Worldviews 2022: Hope to Think Otherwise

Hope2022-web-header

UPDATE: Event Cancelled

Please note that the 2022 conference has been cancelled and will not take place.

The Department of Philosophy and Religious Studies hopes to make available future opportunities for our students to share insights from their research.

Conference Information

After a two-year hiatus in response to the COVID-19 pandemic, the Department of Philosophy and Religious Studies and the newly formed Interdisciplinary Humanities Research Lab are pleased to announce the resumption of Worldviews on April 6, 2022, at the main campus of Radford University

Dr. Gregory Pappas, Professor of Philosophy at Texas A & M University and a 2021-2022 National Humanities Center fellow, will share a keynote address, following presentations by Radford University studdents. 

Conference Schedule, Wednesday, April 6, 2022
3:00 PMPanel of student presentersHemphill Hall 1006
4:30 PMCoffee and tea breakHemphill Hall Lower Atrium
5:00 PMKeynote presentation by Dr. Gregory PappasHemphill Hall 1016
6:15 PMReception following Dr. Pappas's talkHemphill Hall Lower Atrium

Conference Theme: Hope to Think Otherwise

In his essay “Hope in the Face of Heartbreak,” performance studies scholar and queer theorist José Esteban Muñoz asserts that “hope’s biggest obstacle is failure. Hope falters, we lose hope, but we need hope to think otherwise in the face of odds that are stacked against us.” When societies encounter problems, humans turn to meaning-making systems in order to understand, explain, and persist in the face of crisis.

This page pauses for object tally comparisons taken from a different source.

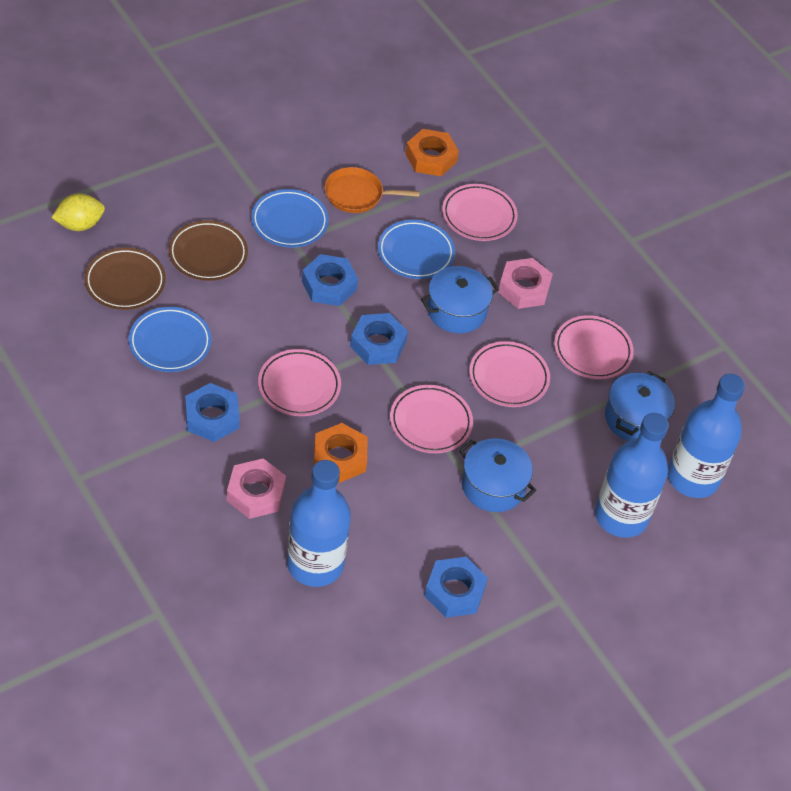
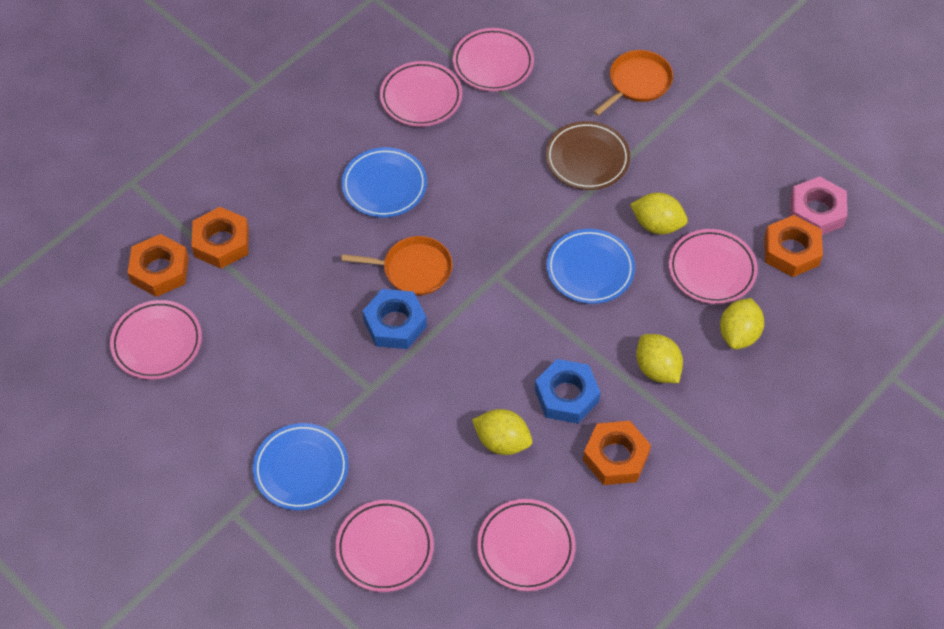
blue bottle: 3 -> 0
blue nut: 4 -> 2
blue pot: 3 -> 0
brown plate: 2 -> 1
orange nut: 2 -> 4
orange pan: 1 -> 2
pink nut: 2 -> 1
pink plate: 5 -> 6
yellow lemon: 1 -> 4

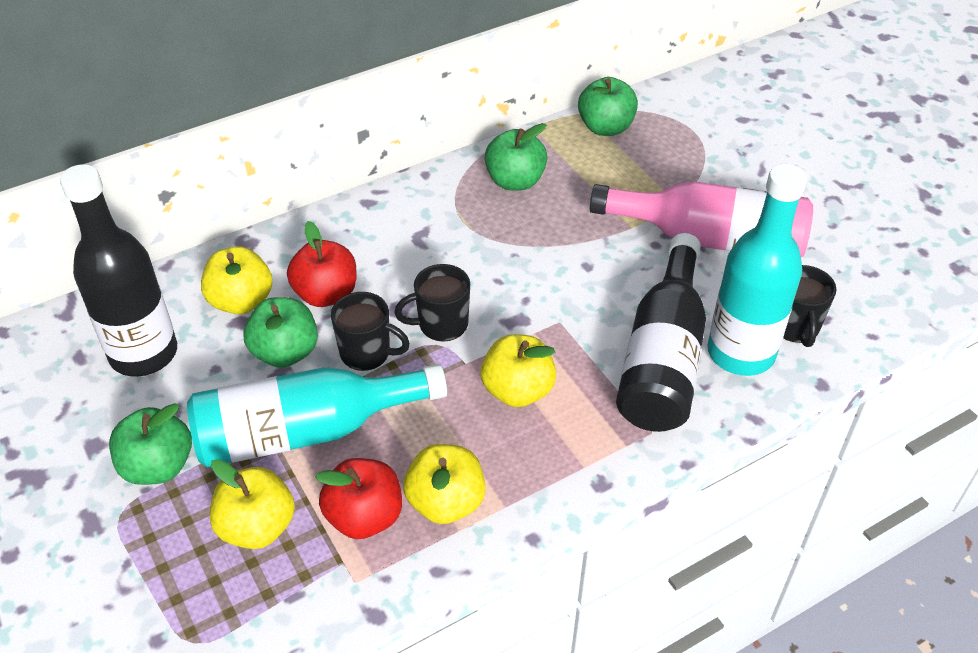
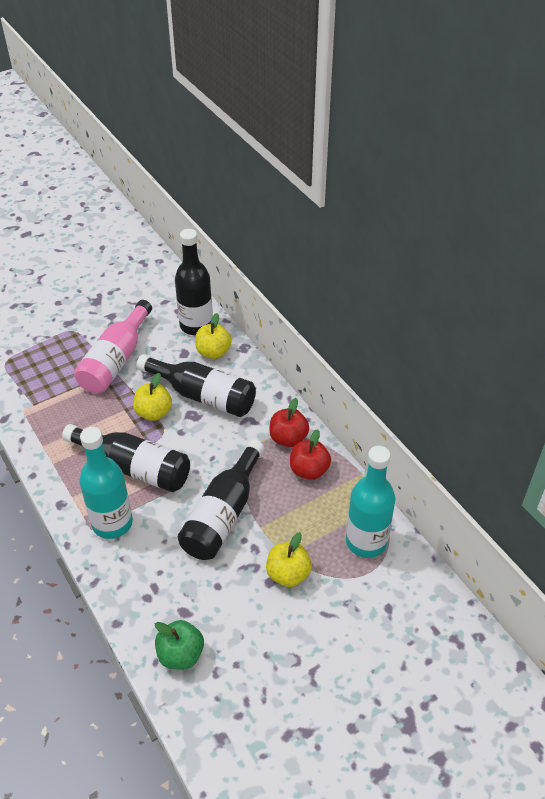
black bottle: 2 -> 4
black mug: 3 -> 0
green apple: 4 -> 1
yellow apple: 4 -> 3

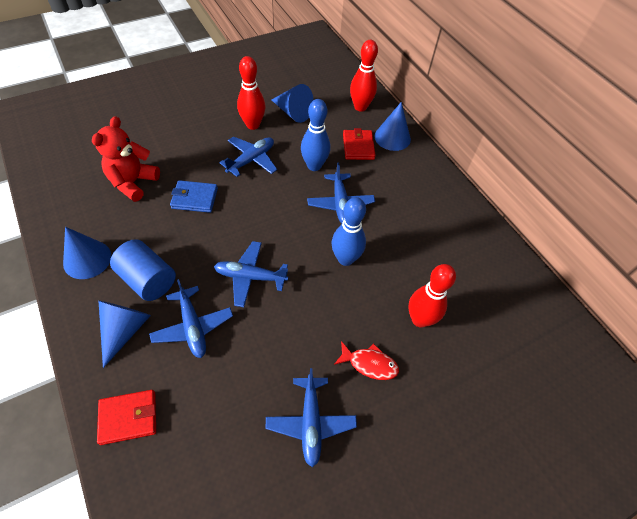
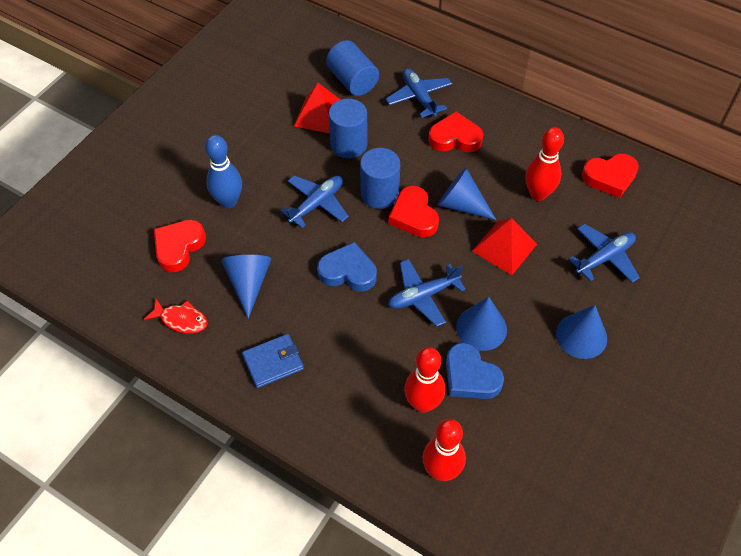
blue bowling pin: 2 -> 1
blue cylinder: 1 -> 3
blue heart: 0 -> 2
blue plane: 5 -> 4
red heart: 0 -> 4
red pyramid: 0 -> 2
red teddy bear: 1 -> 0
red wallet: 2 -> 0

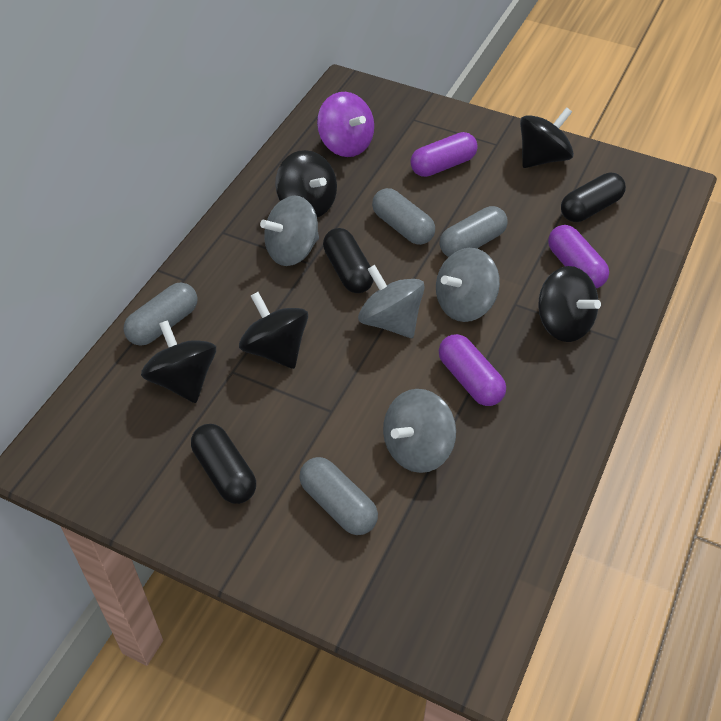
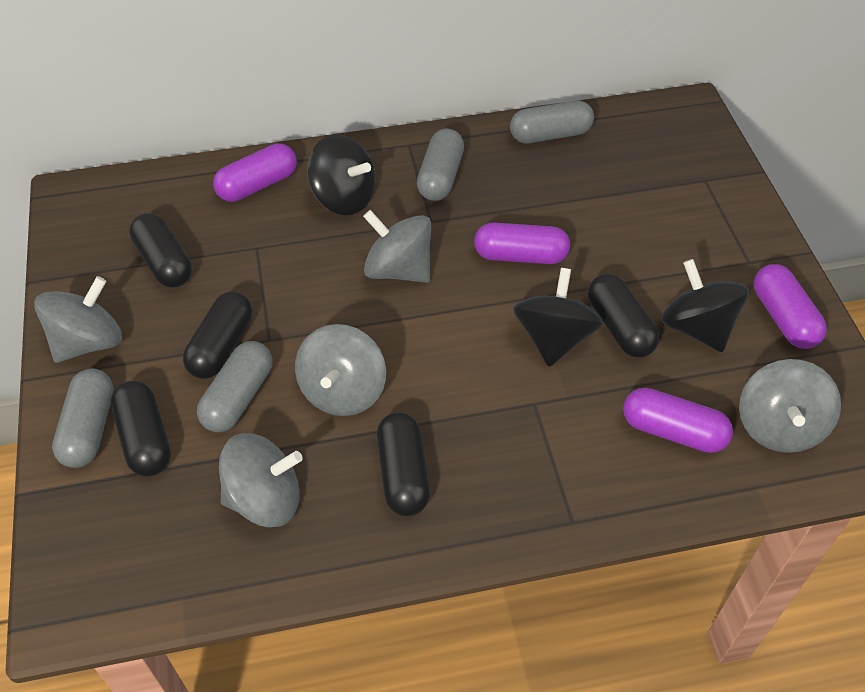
black capsule: 3 -> 5
black spinning top: 5 -> 3
grey spinning top: 4 -> 5
purple capsule: 3 -> 4
purple spinning top: 1 -> 0

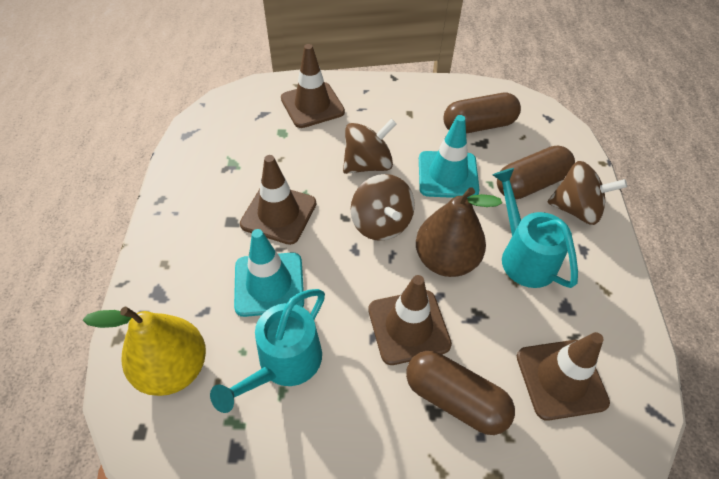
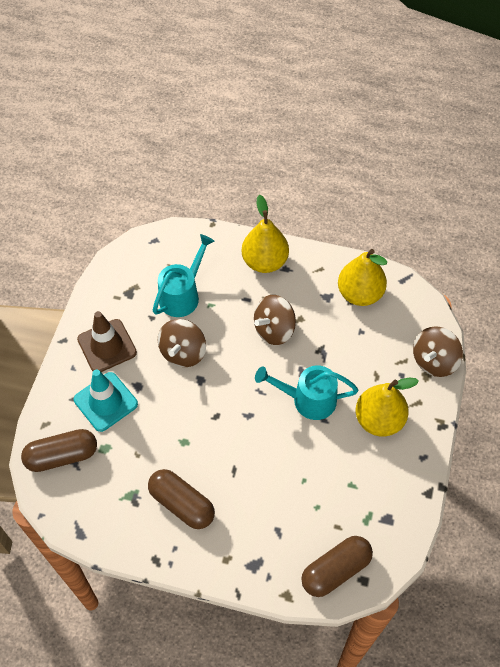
brown pear: 1 -> 0
brown traffic cone: 4 -> 1
turquoise traffic cone: 2 -> 1
yellow pear: 1 -> 3

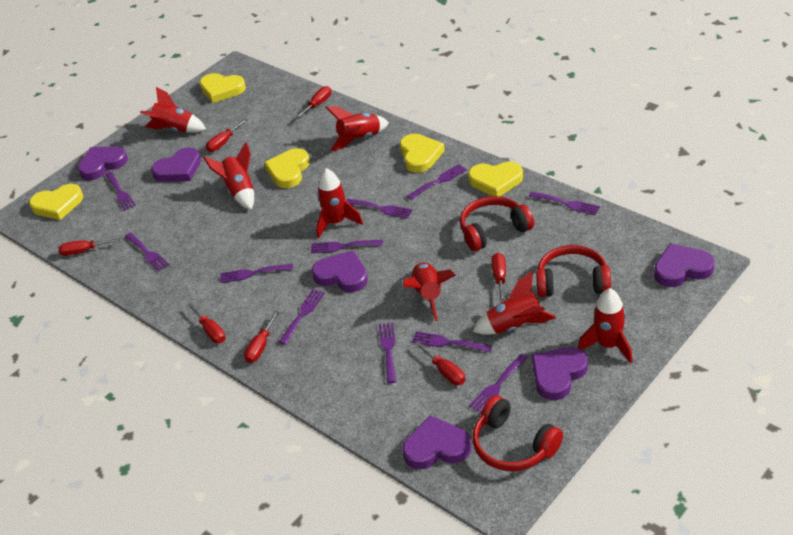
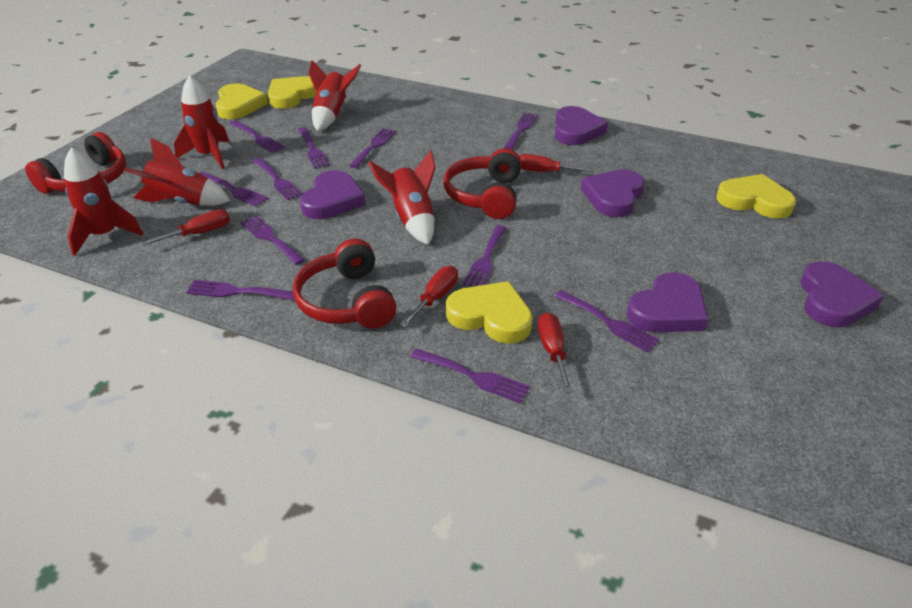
purple heart: 6 -> 5
red rocket: 7 -> 5
red screwdriver: 7 -> 4
yellow heart: 5 -> 4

Through expressions of experience—whether in philosophies, religions, literatures, historical frameworks, or other expressive modes—humans formulate resilience and find ways forward, through hope. The current global pandemic sets in sharp relief only our most recent encounters with the inequities, divisions, and hardships that comprise humanity’s most significant and longstanding obstacles. And yet we persist, imagining other possible futures.

Call for Student Presenters

Proposal Deadline Extended to March 28

In exploration of this theme, we invite proposals of papers, projects, performances, or presentations in other formats, limited to 15 minutes, that contemplate the human capacity to think otherwise, against the odds. 

How have humans found hope and resilience in moments of crisis? Whether in our present moment or in the past, how have individuals and societies generated techniques to find ways forward through world-scale challenges?

Proposals might consider, among others, such topics as:

  • spiritual and mental health practices
  • representations of struggle, survival, suffering, or despair
  • theoretical contemplation of hope, challenge, and resistance
  • ethical responses to inequity, division, and deprivation
  • understandings of identity, solidarity, or exclusion
  • connections between embodiment, experience, and wellness
  • strategies for community organizing and collaboration

We also invite proposals that address the category of “worldview” more broadly. How have humans engaged distinctively in the search for meaning, identity, or understanding, across cultures and through time?

Conference organizers welcome the participation of undergraduate students from all departments, schools, and colleges at Radford University’s main campus and at Radford University Carilion in Roanoke.